◆ What the task requires: Collect every line in the records below that contains the word "Дүйнө".

◆ Given entries:
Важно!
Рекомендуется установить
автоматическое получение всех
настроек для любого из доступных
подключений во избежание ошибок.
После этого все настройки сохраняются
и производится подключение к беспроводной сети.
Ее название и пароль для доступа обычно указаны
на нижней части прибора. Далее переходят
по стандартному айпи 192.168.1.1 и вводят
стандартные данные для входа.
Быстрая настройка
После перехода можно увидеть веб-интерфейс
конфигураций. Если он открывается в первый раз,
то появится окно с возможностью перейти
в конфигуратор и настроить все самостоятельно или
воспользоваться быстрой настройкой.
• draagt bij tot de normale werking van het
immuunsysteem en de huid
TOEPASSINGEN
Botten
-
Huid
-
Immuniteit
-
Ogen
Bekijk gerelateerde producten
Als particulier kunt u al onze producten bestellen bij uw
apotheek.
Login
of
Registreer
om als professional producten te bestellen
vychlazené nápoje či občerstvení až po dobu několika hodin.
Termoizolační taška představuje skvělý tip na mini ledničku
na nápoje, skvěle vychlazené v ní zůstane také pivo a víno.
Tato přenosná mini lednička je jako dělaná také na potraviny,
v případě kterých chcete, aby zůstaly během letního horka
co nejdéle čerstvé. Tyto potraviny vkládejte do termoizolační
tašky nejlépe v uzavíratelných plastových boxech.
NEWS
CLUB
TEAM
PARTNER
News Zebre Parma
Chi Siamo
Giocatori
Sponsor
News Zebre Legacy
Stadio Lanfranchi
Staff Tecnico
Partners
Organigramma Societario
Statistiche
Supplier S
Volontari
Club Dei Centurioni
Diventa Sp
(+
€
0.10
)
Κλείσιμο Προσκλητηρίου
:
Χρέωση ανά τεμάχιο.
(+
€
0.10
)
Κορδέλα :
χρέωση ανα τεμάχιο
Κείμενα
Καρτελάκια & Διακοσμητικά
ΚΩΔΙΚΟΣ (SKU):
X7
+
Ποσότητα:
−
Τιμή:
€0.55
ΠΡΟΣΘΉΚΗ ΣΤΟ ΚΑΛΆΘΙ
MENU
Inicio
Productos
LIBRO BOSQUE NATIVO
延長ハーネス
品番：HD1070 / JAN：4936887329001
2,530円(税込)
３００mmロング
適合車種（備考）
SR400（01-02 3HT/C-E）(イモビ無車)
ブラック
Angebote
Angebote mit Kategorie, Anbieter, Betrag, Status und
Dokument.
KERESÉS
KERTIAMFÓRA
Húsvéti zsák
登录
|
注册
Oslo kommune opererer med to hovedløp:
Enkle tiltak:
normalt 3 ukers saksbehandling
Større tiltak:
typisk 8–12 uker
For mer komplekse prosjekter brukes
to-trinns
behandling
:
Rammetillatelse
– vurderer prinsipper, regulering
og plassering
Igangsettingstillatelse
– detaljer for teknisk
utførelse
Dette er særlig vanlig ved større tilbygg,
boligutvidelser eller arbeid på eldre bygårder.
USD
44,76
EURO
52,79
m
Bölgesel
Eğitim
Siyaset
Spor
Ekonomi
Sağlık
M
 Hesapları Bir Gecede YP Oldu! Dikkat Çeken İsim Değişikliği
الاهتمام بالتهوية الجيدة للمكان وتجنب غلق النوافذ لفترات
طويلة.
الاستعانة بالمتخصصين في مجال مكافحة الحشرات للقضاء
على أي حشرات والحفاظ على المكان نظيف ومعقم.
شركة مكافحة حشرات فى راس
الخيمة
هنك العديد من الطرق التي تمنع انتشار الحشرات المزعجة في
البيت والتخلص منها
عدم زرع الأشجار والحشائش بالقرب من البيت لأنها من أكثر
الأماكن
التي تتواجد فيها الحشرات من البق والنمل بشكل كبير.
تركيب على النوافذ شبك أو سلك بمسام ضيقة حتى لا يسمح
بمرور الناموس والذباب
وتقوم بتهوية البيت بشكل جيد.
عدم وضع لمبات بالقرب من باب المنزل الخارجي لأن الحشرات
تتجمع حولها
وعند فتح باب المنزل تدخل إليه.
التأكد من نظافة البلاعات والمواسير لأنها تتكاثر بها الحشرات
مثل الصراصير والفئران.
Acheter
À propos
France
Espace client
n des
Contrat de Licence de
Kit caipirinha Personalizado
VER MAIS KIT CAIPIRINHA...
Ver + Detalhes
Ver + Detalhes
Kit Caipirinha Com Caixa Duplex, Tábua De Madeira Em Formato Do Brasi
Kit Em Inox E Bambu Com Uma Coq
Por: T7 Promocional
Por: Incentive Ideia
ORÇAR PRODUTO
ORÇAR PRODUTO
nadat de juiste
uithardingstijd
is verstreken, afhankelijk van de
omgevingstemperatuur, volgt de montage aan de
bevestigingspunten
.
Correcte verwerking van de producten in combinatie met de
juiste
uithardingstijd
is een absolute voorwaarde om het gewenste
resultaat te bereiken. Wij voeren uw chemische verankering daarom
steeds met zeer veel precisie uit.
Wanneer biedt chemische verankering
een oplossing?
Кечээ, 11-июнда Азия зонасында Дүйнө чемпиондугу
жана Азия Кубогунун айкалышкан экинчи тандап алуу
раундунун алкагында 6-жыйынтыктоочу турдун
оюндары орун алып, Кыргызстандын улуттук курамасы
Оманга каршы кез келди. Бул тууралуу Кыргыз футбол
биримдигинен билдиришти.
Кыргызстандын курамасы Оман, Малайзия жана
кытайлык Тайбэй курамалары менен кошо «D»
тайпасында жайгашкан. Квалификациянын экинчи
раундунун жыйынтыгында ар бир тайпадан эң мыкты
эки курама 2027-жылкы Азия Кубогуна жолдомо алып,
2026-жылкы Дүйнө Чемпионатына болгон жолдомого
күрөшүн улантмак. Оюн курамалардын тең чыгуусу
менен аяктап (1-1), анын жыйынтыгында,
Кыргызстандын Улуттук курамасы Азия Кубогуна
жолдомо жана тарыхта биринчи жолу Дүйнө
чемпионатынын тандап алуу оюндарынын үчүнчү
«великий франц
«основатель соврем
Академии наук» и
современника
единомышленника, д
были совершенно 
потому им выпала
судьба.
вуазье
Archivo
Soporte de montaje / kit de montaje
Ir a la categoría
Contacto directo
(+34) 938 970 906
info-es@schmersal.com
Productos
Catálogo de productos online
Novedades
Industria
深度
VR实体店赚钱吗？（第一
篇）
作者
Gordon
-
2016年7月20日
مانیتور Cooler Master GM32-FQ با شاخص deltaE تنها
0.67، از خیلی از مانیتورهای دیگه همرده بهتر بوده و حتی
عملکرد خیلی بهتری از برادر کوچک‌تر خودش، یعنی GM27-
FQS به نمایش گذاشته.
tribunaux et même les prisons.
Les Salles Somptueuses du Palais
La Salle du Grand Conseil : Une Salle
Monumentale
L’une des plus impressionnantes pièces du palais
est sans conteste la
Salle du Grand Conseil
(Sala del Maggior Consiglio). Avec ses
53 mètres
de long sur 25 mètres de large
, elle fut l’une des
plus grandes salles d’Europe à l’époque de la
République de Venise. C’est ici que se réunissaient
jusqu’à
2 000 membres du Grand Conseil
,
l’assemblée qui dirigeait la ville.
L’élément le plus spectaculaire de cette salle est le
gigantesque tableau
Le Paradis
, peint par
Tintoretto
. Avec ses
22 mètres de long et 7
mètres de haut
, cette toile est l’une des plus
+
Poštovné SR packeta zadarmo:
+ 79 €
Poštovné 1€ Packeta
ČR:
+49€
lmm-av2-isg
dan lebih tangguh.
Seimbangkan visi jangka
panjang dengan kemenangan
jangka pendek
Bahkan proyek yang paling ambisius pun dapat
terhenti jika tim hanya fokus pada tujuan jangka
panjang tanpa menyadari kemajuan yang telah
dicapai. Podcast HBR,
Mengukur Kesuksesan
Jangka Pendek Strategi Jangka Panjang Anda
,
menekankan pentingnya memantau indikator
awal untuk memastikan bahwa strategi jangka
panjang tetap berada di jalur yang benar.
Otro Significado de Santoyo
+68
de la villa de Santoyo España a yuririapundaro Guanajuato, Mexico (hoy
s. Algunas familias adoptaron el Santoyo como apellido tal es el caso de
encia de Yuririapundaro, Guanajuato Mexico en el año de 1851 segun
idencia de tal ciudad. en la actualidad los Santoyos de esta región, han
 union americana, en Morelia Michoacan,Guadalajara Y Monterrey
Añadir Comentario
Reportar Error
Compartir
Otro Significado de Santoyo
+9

◆ Output:
Кечээ, 11-июнда Азия зонасында Дүйнө чемпиондугу
2026-жылкы Дүйнө Чемпионатына болгон жолдомого
жолдомо жана тарыхта биринчи жолу Дүйнө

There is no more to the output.